(EXERCISE PROMPT)
Restate, in full and unchanged, the entries that follow, but not their pictures.

(MATERIAL FOR THIS EXERCISE)
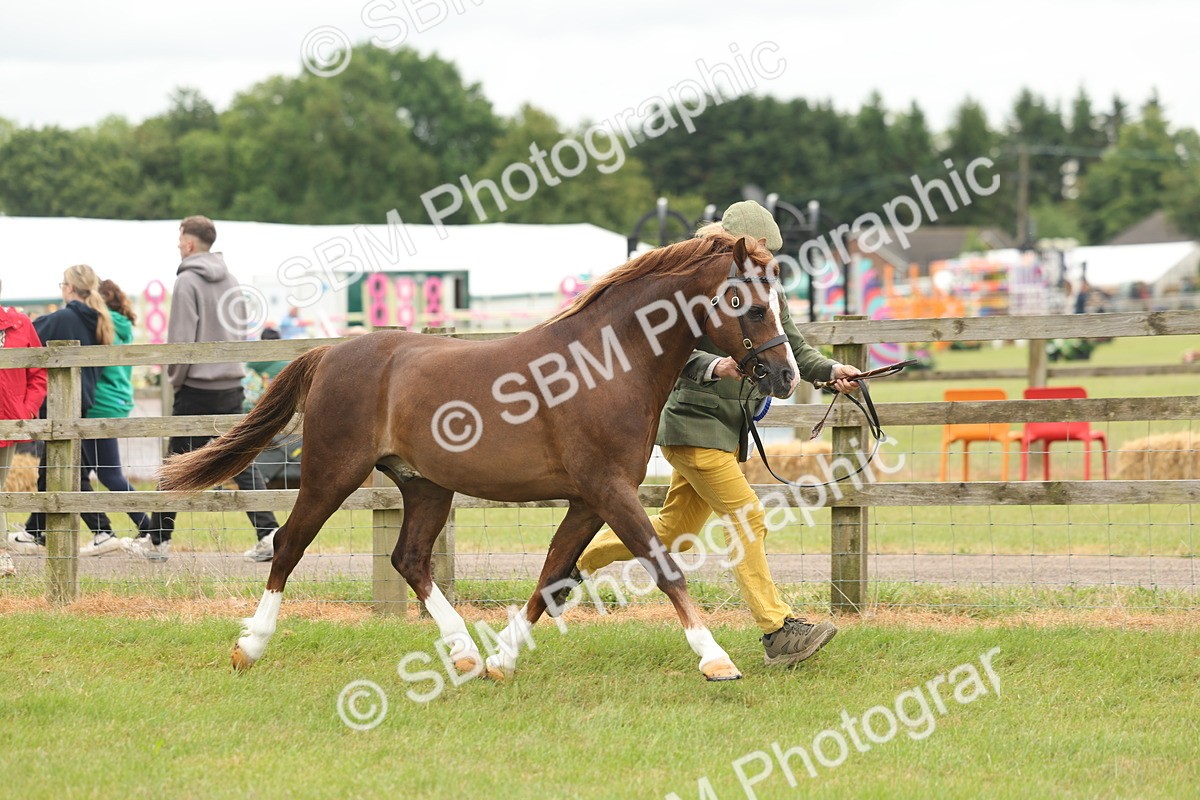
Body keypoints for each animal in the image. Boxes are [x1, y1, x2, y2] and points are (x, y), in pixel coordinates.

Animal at [159, 232, 803, 682]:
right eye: (748, 303)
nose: (786, 376)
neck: (606, 363)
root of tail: (331, 354)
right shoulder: (608, 489)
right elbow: (661, 565)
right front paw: (715, 658)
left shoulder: (588, 499)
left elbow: (553, 571)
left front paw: (502, 660)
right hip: (331, 473)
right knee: (290, 544)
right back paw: (249, 647)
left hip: (426, 485)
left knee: (409, 559)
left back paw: (466, 652)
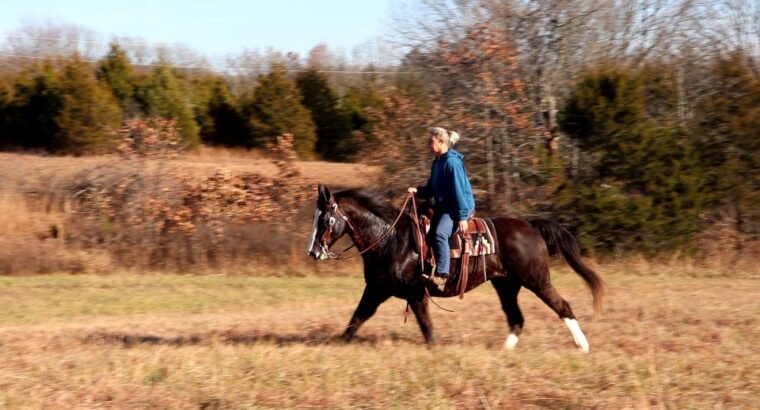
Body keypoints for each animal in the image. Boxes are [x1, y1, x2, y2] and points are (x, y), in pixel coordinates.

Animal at [306, 184, 604, 350]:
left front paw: (435, 350)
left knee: (562, 306)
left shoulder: (416, 293)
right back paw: (503, 351)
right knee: (516, 319)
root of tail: (531, 226)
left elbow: (426, 325)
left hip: (537, 280)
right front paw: (339, 344)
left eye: (326, 220)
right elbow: (357, 318)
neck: (390, 239)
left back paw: (583, 345)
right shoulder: (376, 289)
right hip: (506, 284)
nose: (314, 252)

(REPLY TO THE TASK)
Body keypoints for each animal in the image. Boxes are [x1, y1, x2, y2] and points are (x, y), in pixel coordinates.

Animal at [159, 232, 803, 682]:
right eye: (748, 303)
nose: (786, 376)
neck: (606, 363)
root of tail: (331, 354)
right shoulder: (608, 489)
right elbow: (661, 565)
right front paw: (715, 658)
left shoulder: (588, 499)
left elbow: (553, 571)
left front paw: (502, 660)
right hip: (331, 473)
right knee: (290, 544)
right back paw: (249, 647)
left hip: (426, 485)
left knee: (409, 559)
left back paw: (466, 652)
Body keypoints for each animal in the image. Boxes are [x1, y1, x2, y2] and points are (x, y), in pixel coordinates.

Animal at [306, 184, 604, 350]:
left front paw: (435, 350)
left knee: (562, 306)
left shoulder: (416, 293)
right back paw: (503, 351)
right knee: (516, 319)
root of tail: (531, 226)
left elbow: (426, 325)
left hip: (537, 280)
right front paw: (339, 344)
left eye: (326, 220)
right elbow: (357, 318)
neck: (390, 239)
left back paw: (583, 345)
right shoulder: (376, 289)
right hip: (506, 284)
nose: (314, 252)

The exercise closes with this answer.